PASSAGE TO READ>
This is useful for watching with translated captions, but it has several limitations for users who want the translated transcript text:
- The translated captions appear in the player but can't be easily copied as a block of text.
- YouTube's translation quality is generally lower than DeepL, especially for technical content and less common language pairs.
- The auto-translation is only available if YouTube has auto-generated captions for the video. Videos without captions can't use this feature.
- There is no way to download the translated captions as a file through YouTube's interface.
For most use cases, the TubeScript + DeepL workflow above produces better results and gives you an actual text file you can work with.
Language-Specific Transcript Pages
TubeScript has dedicated pages for getting transcripts in the most commonly requested languages. These pages explain language-specific considerations and link directly to the transcript tool pre-configured for that language context:
- YouTube Transcript in Spanish — For Spanish-language videos and Spanish subtitles on English content
- YouTube Transcript in French — French-language academic content, news, and entertainment
- YouTube Transcripts for Language Learning — How to use transcripts as a language learning tool
Popular Use Cases for Translated Transcripts
- Language learning. Get the transcript of a video in your target language and read it alongside the audio. This is a proven language learning technique — reading and listening simultaneously accelerates comprehension. Timestamps let you pause, look up a word, and return to the exact moment in the video.

YOUR ASSIGNMENT> In the passage on translated YouTube transcripts, retype the stretch from "This is useful" through "use this feature.". You won't need the data that follows the passage on translated YouTube transcripts.

INFORMATION SHOWN>

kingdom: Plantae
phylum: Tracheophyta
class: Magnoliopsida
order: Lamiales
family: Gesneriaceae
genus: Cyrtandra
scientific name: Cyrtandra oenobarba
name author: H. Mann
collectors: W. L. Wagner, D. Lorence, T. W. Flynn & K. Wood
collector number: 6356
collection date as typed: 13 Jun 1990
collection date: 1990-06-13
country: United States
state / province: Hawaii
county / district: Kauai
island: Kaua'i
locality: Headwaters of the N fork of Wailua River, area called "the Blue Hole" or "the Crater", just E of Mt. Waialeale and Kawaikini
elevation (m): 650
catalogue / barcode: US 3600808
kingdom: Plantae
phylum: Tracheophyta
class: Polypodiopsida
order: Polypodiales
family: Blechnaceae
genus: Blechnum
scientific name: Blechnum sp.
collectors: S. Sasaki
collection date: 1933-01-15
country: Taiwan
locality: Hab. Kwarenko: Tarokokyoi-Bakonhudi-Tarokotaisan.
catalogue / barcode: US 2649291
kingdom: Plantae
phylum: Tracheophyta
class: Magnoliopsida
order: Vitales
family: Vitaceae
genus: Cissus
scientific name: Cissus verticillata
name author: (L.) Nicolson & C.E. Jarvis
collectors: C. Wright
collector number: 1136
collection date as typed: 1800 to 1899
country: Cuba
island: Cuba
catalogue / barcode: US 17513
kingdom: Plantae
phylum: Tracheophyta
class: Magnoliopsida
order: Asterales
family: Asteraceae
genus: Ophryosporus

OUTPUT>
This is useful for watching with translated captions, but it has several limitations for users who want the translated transcript text:
- The translated captions appear in the player but can't be easily copied as a block of text.
- YouTube's translation quality is generally lower than DeepL, especially for technical content and less common language pairs.
- The auto-translation is only available if YouTube has auto-generated captions for the video. Videos without captions can't use this feature.